One more point for Payroll Friday: we have the productivity problem and the spending problem but there is also the wage problem. Despite what the raw, quantitative count of jobs is in the main surveys there are no wage gains associated with them. That is itself highly curious as wages overall have been locked into a narrow range since the start of the 2012 slowdown. The preeminent explanation is “slack”, that highly pliable concept that superficially suffers (benefits?) from Larry Summers’ style of hysteresis. Apparently, once the economy passes the mystical point of launch, wage growth will explode because utilization will have come taught.
Given that idea, it amazes that anyone out there actually believes that such “slack” would be near enough sufficiently drained by now. Throw out the unemployment rate view, there are 14 million people in the potential labor force simply not counted because there is no labor to be had – or had at what is deemed a worthwhile price. There are the clues to the economic “mystery” about slack, meaning that again there is at least a high rate of deficiency in viewing the employment count all by itself.
Wage rates, shown here below, are far more consistent with spending rates than the Establishment Survey.
No matter your view on “inflation”, since the economic world is inhabited nominally, there is no comparison between 2014-15 and 1998-99. The conventional view on payroll expansion takes the last year or so as to be the best since that point, yet the disparity in incomes is enormous.
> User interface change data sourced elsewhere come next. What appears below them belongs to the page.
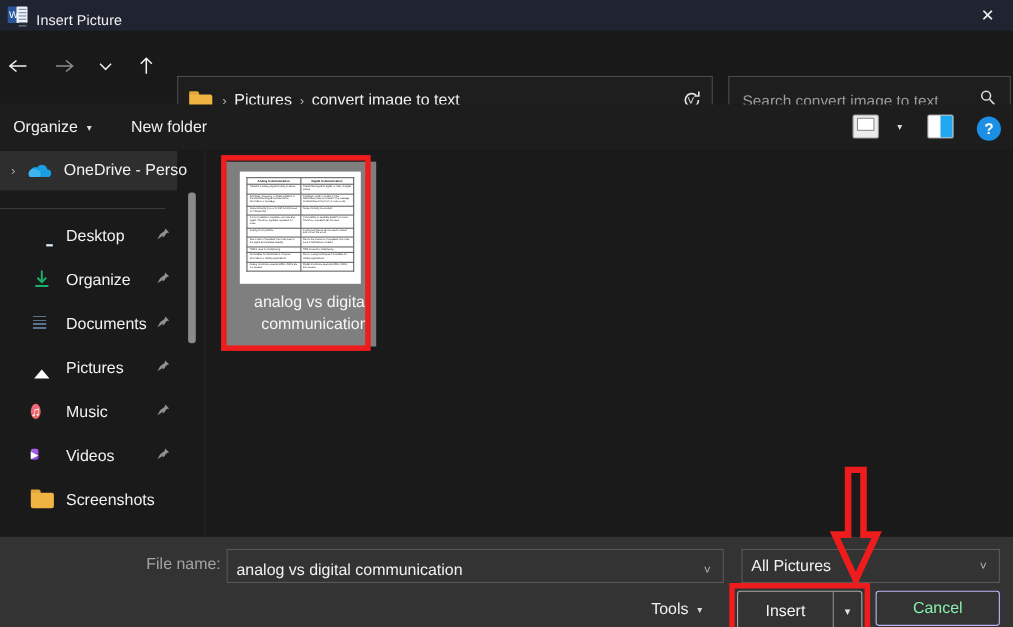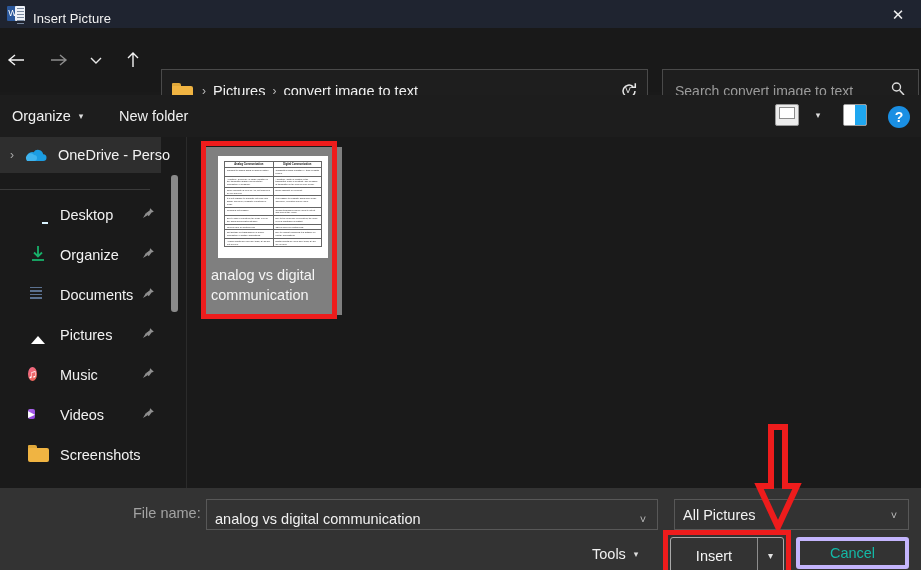"analog vs digital" .tile-label { text-align: left -> right }
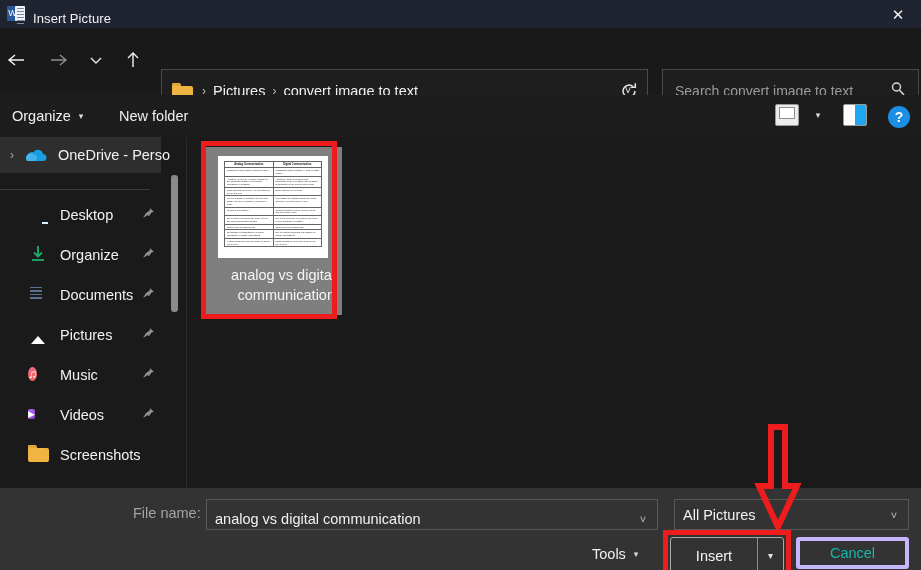"Cancel" .cancel-btn { border: 4px solid #c4b5fd -> 1px solid #c4b5fd; color: #14b8a6 -> #86efac }
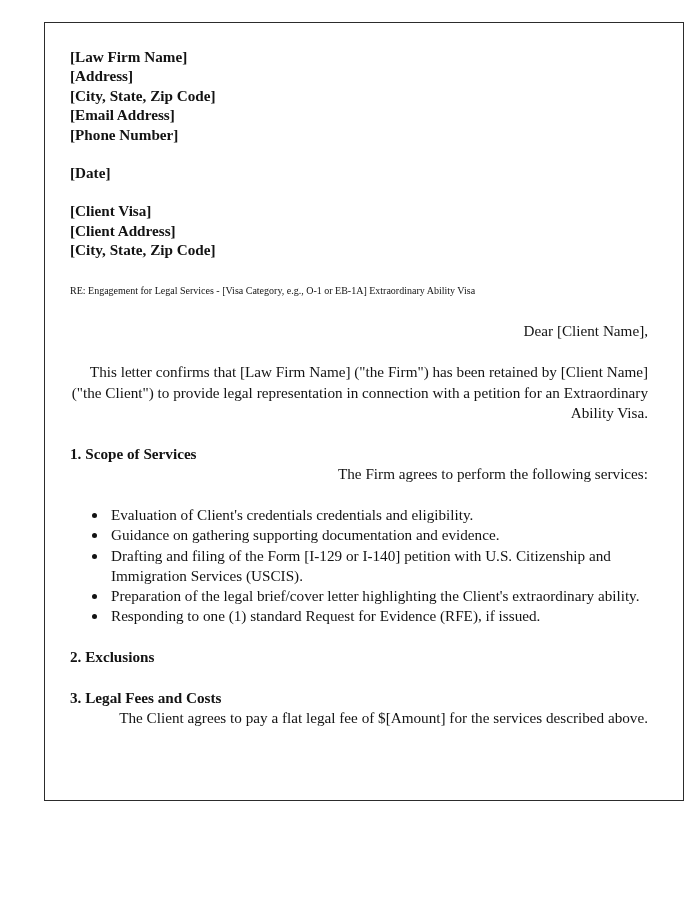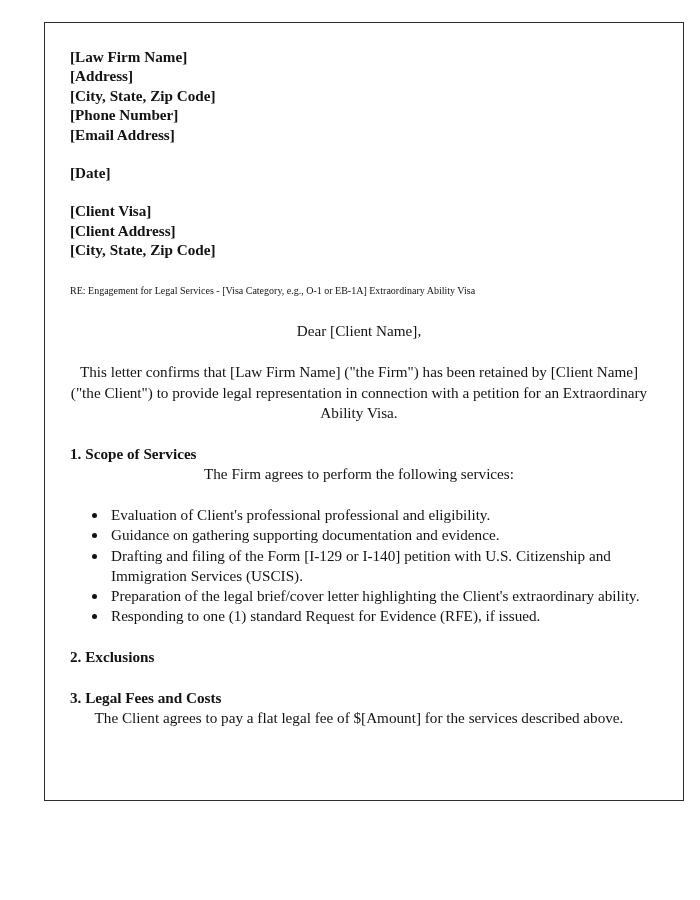"[Phone Number]" div.addr-line { order: before "[Email Address]" -> after "[Email Address]" }
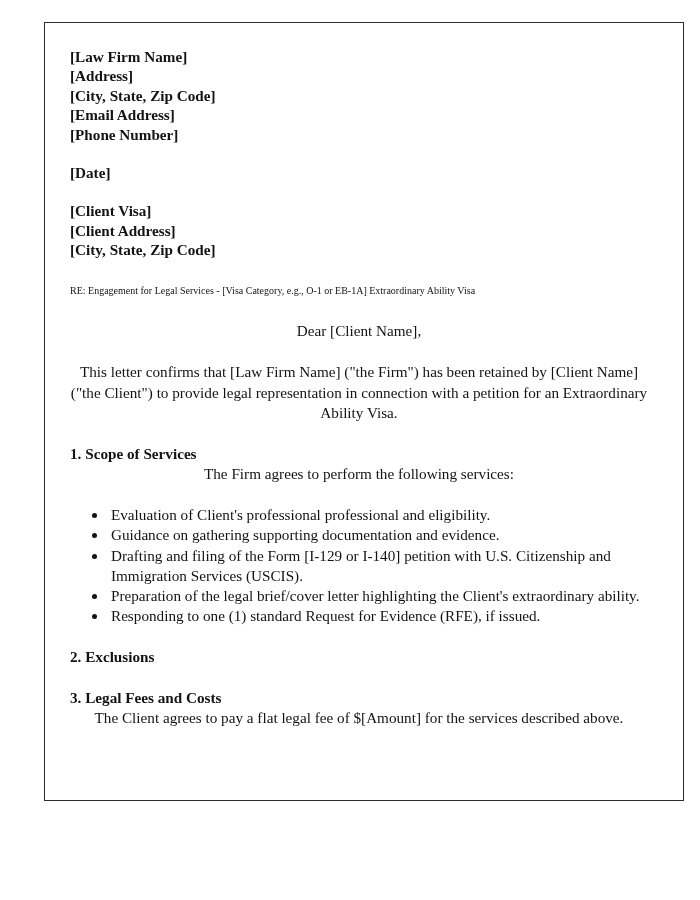"Dear [Client Name]," .para { text-align: center -> right }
Whereas wage rates were gaining regularly 4-4.5% they do so now only at 2-2.5% (and less than 2% even in this celebrated April relief). That 2% gap is far more than the CPI, and it is a huge disparity. Incomes growing at 4.5% will double in about 16 years, while those growing at 2.5% double in 28. Over time, that diminished rate amounts to a huge opportunity cost, one that is showing up pretty much everywhere but the BLS’s highly-adjusted trend-cycle estimates.
Slack or not, there is no real wage growth and without it there won’t be any “demand.” If that is due to slack then the well of idle labor is so enormous now (opportunity cost) that it may yet take decades to wind out. That alone argues for something far more sinister than just your run-of-the-mill cyclical issues. You could actually make the case for a sort of reverse hysteresis process, where wages languish so long without even the smallest hint of an upside that households pass over into a permanent or semi-permanent state of much reduced proclivities toward spending; just as what occurred in the 1930’s.
At that point, recovery in its proper definition and characteristics would be nigh impossible and it would take smaller and smaller “shocks” with which to knock over the economy out of such instability into dislocation or discrete decline.